Let us take a look at the different investment vehicles available when buying gold.

Gold coins or bars

Ensure that you invest in 24 carat gold coins or bars with a purity level of 99.9. Investing in gold jewellery is not such a good idea because ornaments are made using 22 carat or 18 carat gold.

Also, you pay huge making charges. So if you think of selling gold jewellery you are assured that you will not get the worth of your initial investments.

The disadvantage in investing in gold coin and bars are: fear of theft if kept at home and lack of purity if the coin or bar is not purchased from a legitimate jeweller or a bank.

Gold exchange traded funds (ETFs)

Image: The Bombay Stock Exchange building in Mumbai
Photographs: Punit Paranjpe/Reuters

Gold ETFs are just like exchange traded funds. The only difference is that gold ETFs track the price of gold instead of a given index. The base investment is in 24 carat gold of 99.5 purity. For investors who have problems of storing physical gold can invest in gold ETFs. Just like mutual funds your investments are in the form of digital units.

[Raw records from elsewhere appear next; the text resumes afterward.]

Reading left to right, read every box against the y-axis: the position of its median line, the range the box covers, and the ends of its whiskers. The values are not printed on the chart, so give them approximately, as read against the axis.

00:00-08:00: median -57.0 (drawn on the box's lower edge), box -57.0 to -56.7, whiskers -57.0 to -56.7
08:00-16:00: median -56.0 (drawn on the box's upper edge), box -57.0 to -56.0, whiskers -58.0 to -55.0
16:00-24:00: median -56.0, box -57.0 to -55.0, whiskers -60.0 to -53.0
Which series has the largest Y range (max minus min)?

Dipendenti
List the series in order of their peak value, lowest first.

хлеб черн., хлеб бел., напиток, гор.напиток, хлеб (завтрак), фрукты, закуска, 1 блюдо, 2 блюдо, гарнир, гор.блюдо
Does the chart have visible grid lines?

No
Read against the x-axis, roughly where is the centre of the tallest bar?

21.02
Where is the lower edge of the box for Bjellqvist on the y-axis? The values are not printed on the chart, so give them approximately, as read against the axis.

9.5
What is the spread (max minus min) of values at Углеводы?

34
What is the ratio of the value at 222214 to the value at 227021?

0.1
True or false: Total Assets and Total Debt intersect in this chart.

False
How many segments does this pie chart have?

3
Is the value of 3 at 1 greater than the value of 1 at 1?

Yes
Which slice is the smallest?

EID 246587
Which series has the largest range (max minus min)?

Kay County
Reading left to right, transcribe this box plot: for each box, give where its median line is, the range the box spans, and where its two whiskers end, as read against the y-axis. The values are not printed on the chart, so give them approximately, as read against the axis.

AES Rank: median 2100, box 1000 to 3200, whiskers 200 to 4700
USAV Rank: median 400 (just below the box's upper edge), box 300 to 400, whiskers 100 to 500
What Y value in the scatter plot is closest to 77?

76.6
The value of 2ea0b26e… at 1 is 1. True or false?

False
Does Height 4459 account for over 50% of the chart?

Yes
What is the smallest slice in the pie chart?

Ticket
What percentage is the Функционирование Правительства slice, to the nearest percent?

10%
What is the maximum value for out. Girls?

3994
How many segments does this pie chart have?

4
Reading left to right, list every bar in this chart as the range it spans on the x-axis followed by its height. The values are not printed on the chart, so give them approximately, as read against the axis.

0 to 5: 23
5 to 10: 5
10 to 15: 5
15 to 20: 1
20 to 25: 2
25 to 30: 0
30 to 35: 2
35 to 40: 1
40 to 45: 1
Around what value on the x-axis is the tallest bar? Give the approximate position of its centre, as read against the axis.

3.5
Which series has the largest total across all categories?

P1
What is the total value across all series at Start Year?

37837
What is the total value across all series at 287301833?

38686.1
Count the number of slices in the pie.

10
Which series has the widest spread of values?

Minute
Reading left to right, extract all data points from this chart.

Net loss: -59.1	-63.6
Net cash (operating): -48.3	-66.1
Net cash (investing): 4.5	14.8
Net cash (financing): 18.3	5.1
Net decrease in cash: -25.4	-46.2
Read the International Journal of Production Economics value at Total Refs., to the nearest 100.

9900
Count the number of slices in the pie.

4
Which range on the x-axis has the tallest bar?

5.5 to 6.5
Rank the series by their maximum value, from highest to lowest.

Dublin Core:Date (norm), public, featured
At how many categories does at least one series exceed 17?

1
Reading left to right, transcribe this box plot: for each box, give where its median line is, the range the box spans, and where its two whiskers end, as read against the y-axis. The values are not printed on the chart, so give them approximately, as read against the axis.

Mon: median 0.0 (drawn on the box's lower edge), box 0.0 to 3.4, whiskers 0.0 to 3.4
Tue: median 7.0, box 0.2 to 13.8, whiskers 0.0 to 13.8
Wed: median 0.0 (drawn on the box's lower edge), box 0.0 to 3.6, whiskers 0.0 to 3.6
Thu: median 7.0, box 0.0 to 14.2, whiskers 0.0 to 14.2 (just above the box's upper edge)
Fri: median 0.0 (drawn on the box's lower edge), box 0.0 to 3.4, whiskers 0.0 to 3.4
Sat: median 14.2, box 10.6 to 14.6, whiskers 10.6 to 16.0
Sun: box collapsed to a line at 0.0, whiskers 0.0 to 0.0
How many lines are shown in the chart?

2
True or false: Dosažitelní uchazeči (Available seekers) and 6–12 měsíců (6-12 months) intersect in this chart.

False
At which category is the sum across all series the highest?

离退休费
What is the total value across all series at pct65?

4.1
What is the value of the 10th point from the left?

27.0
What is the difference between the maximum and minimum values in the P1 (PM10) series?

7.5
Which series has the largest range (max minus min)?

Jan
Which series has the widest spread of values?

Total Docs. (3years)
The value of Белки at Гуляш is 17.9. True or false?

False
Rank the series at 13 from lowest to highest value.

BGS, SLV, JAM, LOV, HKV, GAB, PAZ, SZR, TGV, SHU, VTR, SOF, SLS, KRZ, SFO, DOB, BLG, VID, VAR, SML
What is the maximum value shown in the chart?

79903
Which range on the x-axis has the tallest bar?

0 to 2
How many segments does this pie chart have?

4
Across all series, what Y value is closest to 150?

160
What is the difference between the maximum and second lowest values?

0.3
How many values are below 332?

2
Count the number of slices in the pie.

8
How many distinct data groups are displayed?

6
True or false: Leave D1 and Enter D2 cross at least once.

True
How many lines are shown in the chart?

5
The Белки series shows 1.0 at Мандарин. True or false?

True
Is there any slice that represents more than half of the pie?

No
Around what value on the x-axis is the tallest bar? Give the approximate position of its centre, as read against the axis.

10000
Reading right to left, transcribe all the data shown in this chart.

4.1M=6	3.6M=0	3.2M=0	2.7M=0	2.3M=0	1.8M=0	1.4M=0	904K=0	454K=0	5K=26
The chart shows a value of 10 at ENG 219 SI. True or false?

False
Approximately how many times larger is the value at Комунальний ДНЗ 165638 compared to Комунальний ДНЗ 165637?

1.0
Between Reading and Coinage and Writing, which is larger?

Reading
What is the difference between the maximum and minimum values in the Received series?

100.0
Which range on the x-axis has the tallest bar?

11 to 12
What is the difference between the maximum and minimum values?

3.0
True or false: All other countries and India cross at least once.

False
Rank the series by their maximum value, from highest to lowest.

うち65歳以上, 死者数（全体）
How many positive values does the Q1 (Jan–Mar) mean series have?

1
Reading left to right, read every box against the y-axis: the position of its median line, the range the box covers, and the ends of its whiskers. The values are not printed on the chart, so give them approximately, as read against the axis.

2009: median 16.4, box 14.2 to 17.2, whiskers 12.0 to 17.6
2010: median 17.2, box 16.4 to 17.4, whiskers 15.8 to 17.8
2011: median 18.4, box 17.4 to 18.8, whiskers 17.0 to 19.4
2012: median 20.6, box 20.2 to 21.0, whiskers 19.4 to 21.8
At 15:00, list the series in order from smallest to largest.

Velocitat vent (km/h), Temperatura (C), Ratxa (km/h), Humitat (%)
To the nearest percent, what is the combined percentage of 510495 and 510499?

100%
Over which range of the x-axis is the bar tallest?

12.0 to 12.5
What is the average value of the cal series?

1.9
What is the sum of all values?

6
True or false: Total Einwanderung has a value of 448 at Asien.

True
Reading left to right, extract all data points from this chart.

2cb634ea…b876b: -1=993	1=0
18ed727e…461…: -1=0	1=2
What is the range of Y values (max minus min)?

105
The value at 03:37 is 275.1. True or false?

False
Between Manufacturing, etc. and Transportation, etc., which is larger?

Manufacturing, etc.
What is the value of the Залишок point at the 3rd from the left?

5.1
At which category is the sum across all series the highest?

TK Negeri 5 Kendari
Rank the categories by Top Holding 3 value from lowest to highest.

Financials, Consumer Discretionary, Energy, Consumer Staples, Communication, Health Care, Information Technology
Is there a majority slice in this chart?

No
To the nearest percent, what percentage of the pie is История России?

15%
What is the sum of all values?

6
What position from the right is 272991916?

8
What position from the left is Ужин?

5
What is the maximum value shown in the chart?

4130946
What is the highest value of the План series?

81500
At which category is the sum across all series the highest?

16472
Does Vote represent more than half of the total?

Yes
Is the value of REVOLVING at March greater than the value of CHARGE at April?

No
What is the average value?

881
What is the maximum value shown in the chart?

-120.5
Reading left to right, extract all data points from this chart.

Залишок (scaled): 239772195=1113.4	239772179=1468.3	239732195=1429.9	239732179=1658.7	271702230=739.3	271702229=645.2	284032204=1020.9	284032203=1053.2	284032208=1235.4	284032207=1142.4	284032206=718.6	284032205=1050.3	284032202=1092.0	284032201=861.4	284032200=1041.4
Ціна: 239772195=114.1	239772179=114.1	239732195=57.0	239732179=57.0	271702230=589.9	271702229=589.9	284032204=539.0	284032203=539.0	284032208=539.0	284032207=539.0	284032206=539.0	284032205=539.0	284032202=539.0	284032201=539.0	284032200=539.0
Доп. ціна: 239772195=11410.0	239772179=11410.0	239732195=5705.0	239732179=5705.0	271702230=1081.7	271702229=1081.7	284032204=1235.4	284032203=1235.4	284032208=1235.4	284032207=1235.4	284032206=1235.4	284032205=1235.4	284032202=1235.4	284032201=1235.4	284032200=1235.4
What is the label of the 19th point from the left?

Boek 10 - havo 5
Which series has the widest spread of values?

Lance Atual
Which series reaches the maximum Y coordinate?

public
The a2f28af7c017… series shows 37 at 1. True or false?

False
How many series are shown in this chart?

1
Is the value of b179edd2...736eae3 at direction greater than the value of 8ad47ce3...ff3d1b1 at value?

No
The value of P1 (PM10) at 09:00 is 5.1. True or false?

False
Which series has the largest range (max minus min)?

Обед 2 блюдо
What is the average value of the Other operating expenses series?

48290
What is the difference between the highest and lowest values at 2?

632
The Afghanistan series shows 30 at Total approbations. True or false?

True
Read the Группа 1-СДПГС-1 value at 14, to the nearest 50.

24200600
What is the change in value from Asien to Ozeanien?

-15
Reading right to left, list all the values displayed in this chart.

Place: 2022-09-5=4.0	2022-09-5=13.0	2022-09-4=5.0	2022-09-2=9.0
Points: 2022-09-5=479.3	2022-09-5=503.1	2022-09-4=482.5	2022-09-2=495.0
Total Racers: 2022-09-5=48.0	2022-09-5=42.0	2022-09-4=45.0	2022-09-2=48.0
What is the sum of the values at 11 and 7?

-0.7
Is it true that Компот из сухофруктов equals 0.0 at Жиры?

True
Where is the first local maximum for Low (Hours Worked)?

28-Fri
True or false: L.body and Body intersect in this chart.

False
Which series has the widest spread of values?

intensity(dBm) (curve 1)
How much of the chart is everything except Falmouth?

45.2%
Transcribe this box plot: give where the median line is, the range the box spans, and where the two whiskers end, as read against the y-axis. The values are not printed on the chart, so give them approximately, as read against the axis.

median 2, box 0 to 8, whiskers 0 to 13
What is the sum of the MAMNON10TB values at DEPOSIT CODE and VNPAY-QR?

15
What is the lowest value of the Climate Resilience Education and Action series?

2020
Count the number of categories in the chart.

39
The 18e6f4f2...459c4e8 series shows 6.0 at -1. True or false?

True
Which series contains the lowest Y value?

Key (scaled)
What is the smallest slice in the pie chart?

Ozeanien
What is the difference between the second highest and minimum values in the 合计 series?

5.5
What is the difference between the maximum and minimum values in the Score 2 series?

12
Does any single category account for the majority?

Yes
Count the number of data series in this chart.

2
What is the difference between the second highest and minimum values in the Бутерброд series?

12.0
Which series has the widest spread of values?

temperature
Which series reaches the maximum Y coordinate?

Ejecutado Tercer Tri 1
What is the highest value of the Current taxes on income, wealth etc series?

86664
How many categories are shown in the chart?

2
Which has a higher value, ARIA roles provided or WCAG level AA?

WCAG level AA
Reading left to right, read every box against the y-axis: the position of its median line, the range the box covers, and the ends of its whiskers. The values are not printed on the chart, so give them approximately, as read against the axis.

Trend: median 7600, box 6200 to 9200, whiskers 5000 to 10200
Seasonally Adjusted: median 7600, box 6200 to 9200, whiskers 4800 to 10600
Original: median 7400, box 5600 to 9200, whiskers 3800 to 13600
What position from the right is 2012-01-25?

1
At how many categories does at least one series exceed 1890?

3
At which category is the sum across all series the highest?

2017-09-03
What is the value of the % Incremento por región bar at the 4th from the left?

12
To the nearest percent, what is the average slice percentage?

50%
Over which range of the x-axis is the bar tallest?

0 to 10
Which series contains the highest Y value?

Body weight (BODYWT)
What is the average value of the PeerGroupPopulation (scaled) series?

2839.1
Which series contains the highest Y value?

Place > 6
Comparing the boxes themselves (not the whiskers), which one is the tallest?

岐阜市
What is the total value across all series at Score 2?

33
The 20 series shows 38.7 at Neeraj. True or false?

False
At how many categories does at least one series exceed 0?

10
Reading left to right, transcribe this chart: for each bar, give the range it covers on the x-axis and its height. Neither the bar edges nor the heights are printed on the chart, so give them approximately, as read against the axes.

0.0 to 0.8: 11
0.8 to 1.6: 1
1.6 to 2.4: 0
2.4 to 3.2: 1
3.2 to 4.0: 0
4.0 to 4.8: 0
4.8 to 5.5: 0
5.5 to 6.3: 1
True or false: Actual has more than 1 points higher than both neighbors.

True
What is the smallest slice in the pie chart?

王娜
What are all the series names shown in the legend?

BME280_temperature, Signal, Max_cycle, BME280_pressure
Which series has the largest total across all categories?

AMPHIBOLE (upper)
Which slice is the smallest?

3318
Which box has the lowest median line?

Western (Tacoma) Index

On redemption you have the option to either redeem units in gold bars or in cash.

Advantages: No storage problem, flexibility in buying them at your convenience, even available online, you can make a systematic investment plan too.

Disadvantages: Fund management charges, transaction costs and other operational charges. Also, if gold ETF units are not traded actively on any exchange then redeeming them can be a problem.

The advantages, however, far outweigh the disadvantages and gold ETF are definitely an attractive form of investment.

Gold bonds

A bond backed by gold. In India gold bond deposit schemes are available with banks. Here you deposit your physical gold against which the banks issue bonds of an equivalent value. On redemption you can get the principal either in the form of gold or cash. This is again an option for investors who have storage problems.

The only hitch is you need to deposit 24 carat gold to avail of this investment opportunity.

Despite the pros and cons of investing in gold, it makes investment sense to put at least 5 per cent of your overall money in gold. Gold is a good form of diversification. Remember to space out your investments in gold just like the systematic investment plans of mutual funds. This will give you the benefit of averaging.

Now that you know of various investment avenues you can rest assured that there is a product available for all investors depending upon their goals in life, their investment timeline and their risk appetites. So be wise and invest accordingly. But pause a little to do remember that returns, while an important factor in selecting investment avenues, should not be the only criteria.